Different how? Different in practice or in tax law?

The point of the thread is that the two are essentially the same in practice (investing current monetary influxes towards future revenues) but the tax law differences favor one over the other.


I see your point, but who would benefit most from making loans function the way you're suggesting? It obviously would be businesses.


True, but I think the sentiment isn't "make individual loans work like business investments" so much as it is "make business investments work like individual loans". In other words, if individuals are expected to pay taxes, businesses should be expected to pay taxes as well (rather than being allowed to minimize them due to earlier losses).

It's not black and white, of course, and I'm not an accountant, so my knowledge is limited and most likely filled with holes and misunderstandings. But I imagine there's also a matter of scale that's at play here, with tax laws meant to make things easier on small, privately owned businesses in their early years, having unintended consequences to the benefit of companies already behemoth in size investing in getting even bigger. Bigger in ways only made possible in the new digital, globalized world.


loans are different for corporations due to the interest being deductible (colloquially called 'tax shields'). along with the carryforward provision, that can so valuable that it's the principal reason why a given company is bought. personal loans have no such leeway and value.


The interest on personal loans is also deductible, if used for (a) education, (b) buying a residence, or (c) for business activities of the individual.


sure, there are a few exceptions, but carveouts result in distortions that lead to unintended consequences, as we see in all of those instances (e.g., higher economic rents). for greater fairness and more efficiency in markets, we should reduce carveouts for both corporations and individuals, not try to justify the ones we have.


> (a) education, (b) buying a residence

Only up to some low limit. Netflix can deduct unlimited interest.


No, it can't. Business interest deduction is limited to 30% of taxable income...


it's difficult to get to 30% of EBITDA (the actual yardstick) in interest payments, but if you do, the carryforward is unlimited, so it's effectively unlimited.


The actual yard stick is only EBITDA through this year, and EBIT thereafter, and moreover, it's the tax versions of EBITDA and EBIT, not the accounting versions. For starters, the tax versions use taxable income as the base, not book income, and don't add back in most non-cash items, so the threshold is much lower.

Many businesses were hit by this interest limitation in 2018 and 2019. There are dozens of articles from major tax firms about it. Yes, a business can carryforward their unused interest to a future year in which they have spare income to apply it. But that means they have to have sufficient profits and reduced loans in order to take advantage of their interest expenses.
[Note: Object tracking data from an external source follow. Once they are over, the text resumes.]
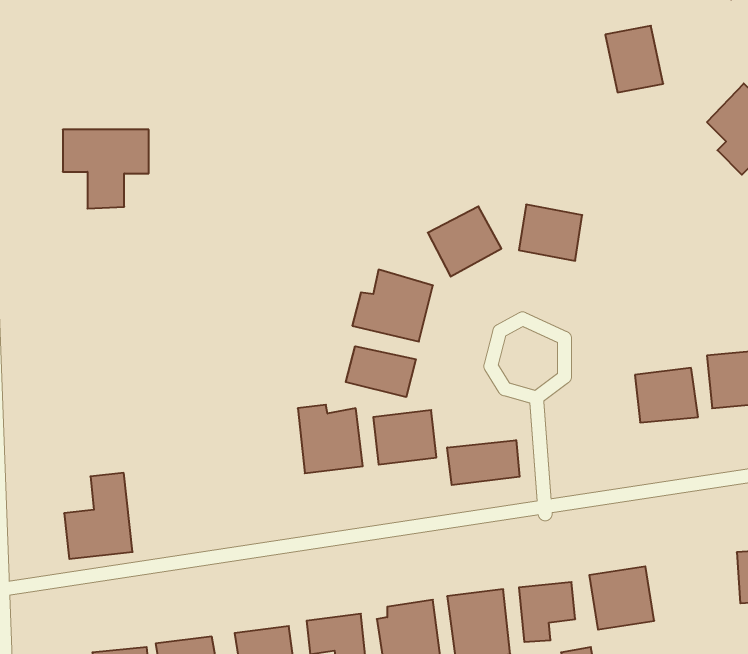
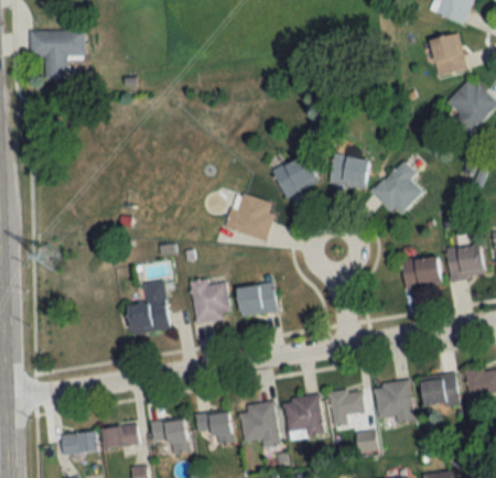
building: [605,26,663,92] -> [430,32,466,74]
building: [63,130,149,209] -> [31,30,85,79]
building: none -> [373,160,423,217]
building: [346,346,416,397] -> none
building: [447,440,520,485] -> none
building: [64,473,133,559] -> [127,280,170,334]
building: none -> [421,374,460,409]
If a business is unprofitable, churn loans, or increases its debt load, the business effectively loses out on a lot of the benefit of most of its interest expense.


ok, i'll take your word for it since it's not something i follow that closely.

i'd just also reiterate that all this rigamarole is not worth it (for the generally claimed increase in productivity and investment), and we should just simplify and equalize individual and corporate tax law.